Segundo confirmou um porta-voz do Ciudadanos, citado pelo El País, o partido optará pela
abstenção, com a seguinte adução:
“Se tivesse havido um projeto para o Vale
dos Caídos como monumento de reconciliação, com a exumação de Franco incluída,
isso é o que defende o Ciudadanos. Mas, como parece que o único tema é Franco e
por decreto-lei, como se fosse uma urgência, vamos abster-nos.”.

══════

▶ [Exercícios]:
a - No excerto sobre a posição do Ciudadanos, qual é o jornal que cita o porta-voz do partido?
b - Diga se cada afirmação está de acordo com o excerto sobre a posição do Ciudadanos, respondendo sim ou não e citando as palavras decisivas: (i) o Ciudadanos vai votar contra; (ii) o Ciudadanos defende a exumação de Franco no quadro de um projeto para o Vale dos Caídos como monumento de reconciliação; (iii) o partido critica que o tema seja tratado por decreto-lei.
c - Escreva a continuação do excerto sobre a abstenção do Ciudadanos, começando logo após a última frase apresentada.
A listagem provém de uma fonte distinta da do excerto.

▶ [Material fornecido]:
══════

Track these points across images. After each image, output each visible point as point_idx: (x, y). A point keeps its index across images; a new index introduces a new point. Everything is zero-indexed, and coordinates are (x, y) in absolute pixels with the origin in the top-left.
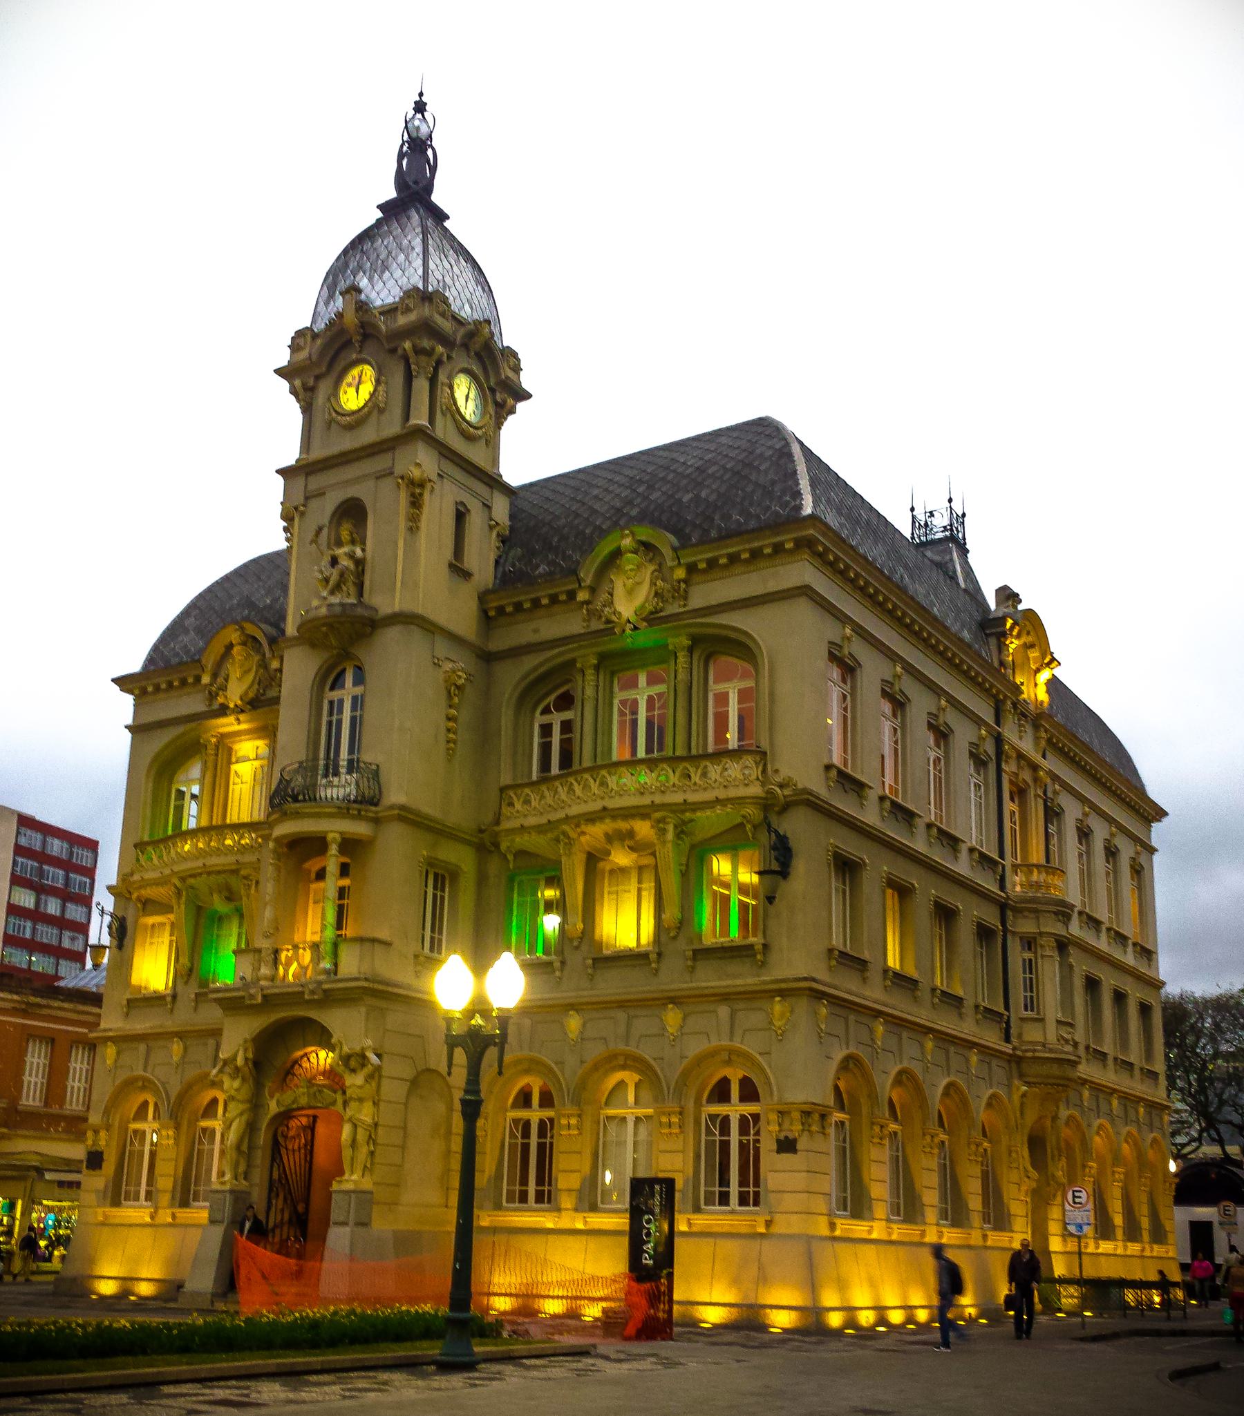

══════

▶ [Respostas aos exercícios]:
a - O El País.

b -
(i) Não: “o partido optará pela abstenção”.
(ii) Sim: “com a exumação de Franco incluída, isso é o que defende o Ciudadanos”.
(iii) Sim: “Mas, como parece que o único tema é Franco e por decreto-lei, como se fosse uma urgência, vamos abster-nos.”

c -
A ERC, um dos partidos catalães que puseram Sánchez no poder, avisou
que só votará a favor do decreto-lei se o executivo se comprometer a anular as
sentenças do tempo do franquismo, nomeadamente a condenação à morte ditada
contra o ex-presidente da Generalitat Lluís Companys. O seu porta-voz, Joan
Tardà, referindo-se à exigência de que o executivo assuma o compromisso de
anular até ao final da legislatura todas as sentenças ditadas pelos tribunais da
ditadura, considerou a condenação à morte de Companys, que acabou fuzilado em
outubro de 1940, talvez o caso mais simbólico. Em 2007, a ERC
votou contra a predita lei por não incluir a anulação das sentenças do tempo do
franquismo. E as vítimas não só não tiveram nenhuma reparação como o modelo de
impunidade “cobriu o espaço do presente com uma nuvem de amnésia absoluta” –
lamentou Tardà, citado pela agência noticiosa espanhola Europa Press.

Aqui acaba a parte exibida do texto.